The 61-year-old Dutchman — whose side will face his compatriots in the last eight on Saturday — looked on with a broad smile on his face as goals by Roman Pavlyuchenko in the 24th minute, for his second of the tournament, and Russian player of the year Andrei Arshavin in the 50th minute sealed a deserved victory.

Russia progress to their first ever knockout stages of a major tournament since the break-up of the Soviet Union in 1991, and their meeting with the Dutch will be a repeat to a certain extent of the 1988 final when present Dutch coach Marco van Basten scored in the 2-0 victory over the Soviets.

Hiddink, who took the Netherlands to the 1998 World Cup semi-finals, where they lost on penalties to Brazil, and then South Korea to the 2002 World Cup semi-finals, said that his young bunch — who have the youngest average age of all the sides at Euro — had recorded a famous win over the side with the oldest average age.

“This is a huge win for a side still under construction, with lots of young players and some experienced players,” Hiddink said. “It gives me real pleasure to work with them.
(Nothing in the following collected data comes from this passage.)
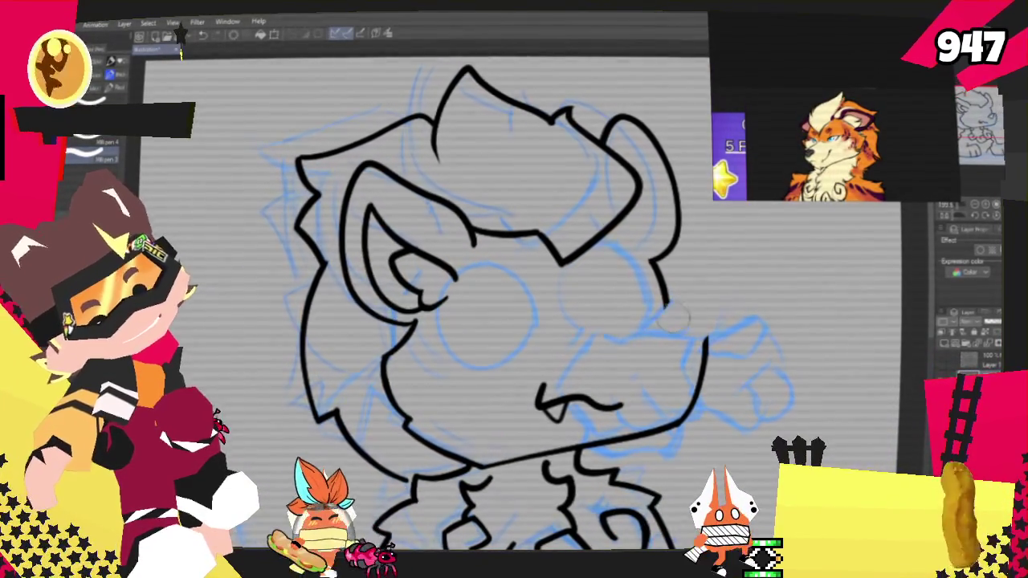
pyautogui.moveTo(690, 346)
pyautogui.mouseDown()
pyautogui.moveTo(689, 429)
pyautogui.moveTo(539, 408)
pyautogui.mouseUp()
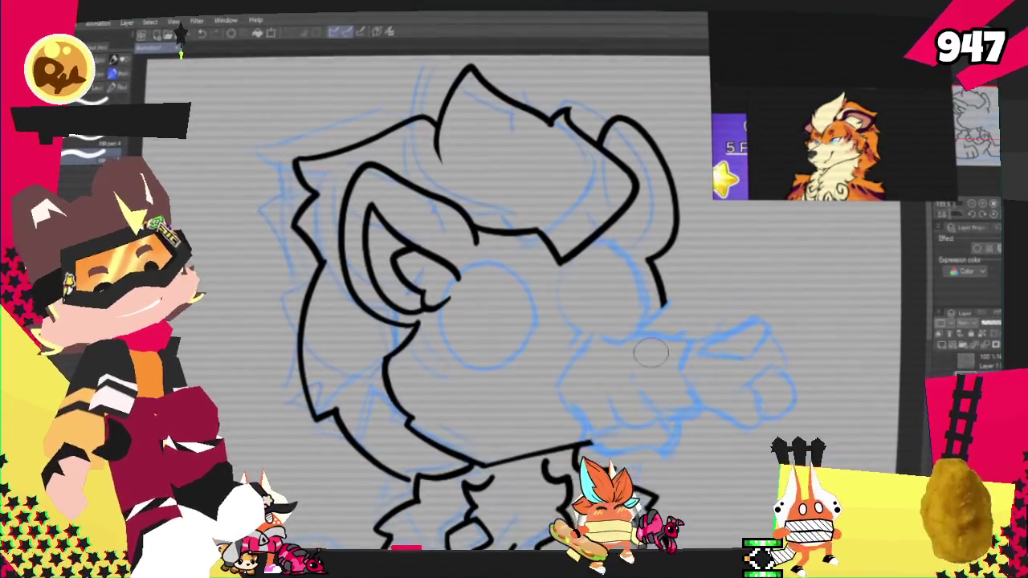
pyautogui.moveTo(650, 354); pyautogui.dragTo(510, 165)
In the course of the past three weeks these youngsters have learned a lot.”

Swedish coach Lars Lagerback was gracious in defeat.

“I would like to congratulate the Russians, who really play joyful soccer,” said the soon to be 60-year-old veteran handler. “I think they saw rapidly where they could hurt us and they exploited our weaknesses perfectly.”

Quarter-finals line-up

All kick-offs 18:45 GMT

• Last night

Portugal vs Germany (at Basel, Switzerland).

• Today

Croatia vs Turkey (at Vienna).

• Tomorrow

Holland vs Russia (at Basel).

• Sunday

Spain vs Italy (at Vienna).


Russia produced their usual flowing soccer in the early stages with playmaker Arshavin — coming back after a two match suspension — pulling the strings, and the unimaginative Swedes, who did start with star striker Zlatan Irahimovic despite his knee problem, content to sit back on the whole.

It was the Russians who went closest to opening the scoring in the 20th minute as Yuri Zhirkov unleashed a fierce volley from the left side of the penalty box which just crept past the far post of the Swedes, Arshavin having provoked the corner with a cheeky chip which forced Andreas Isaakson into a tip over.

However, they got a deserved lead in the 24th minute as Pavlyuchenko tucked away a finely made goal for his second of the tournament, having been set up by Zenit-St Petersburg’s rampaging fullback Alexander Anyukov.

The Swedes hit back almost immediately as veteran striker Henrik Larsson got on the end of a long ball and his header clipped the bar much to the relief of Russian goalkeeper Igor Akinfeev.

The Russians were just playing the most delightful soccer, some of the best of the tournament, and in the 36th minute they went desperately close to doubling their lead as the redoubtable Pavlyuchenko was fed inside the box and his chip beat Isaakson only to clip the post.

The ball was crossed in again and Zhirkov fired fiercely on target only for Isaakson to produce a marvelous tip away save to leave it at that point the Russians having had 13 shots to the Swedes three.

Sweden, though, could not be discounted and Swedish captain Freddi Ljungberg forced Akineev into a scrambled save in the 44th minute but the Swedes failed to take advantage of the corner.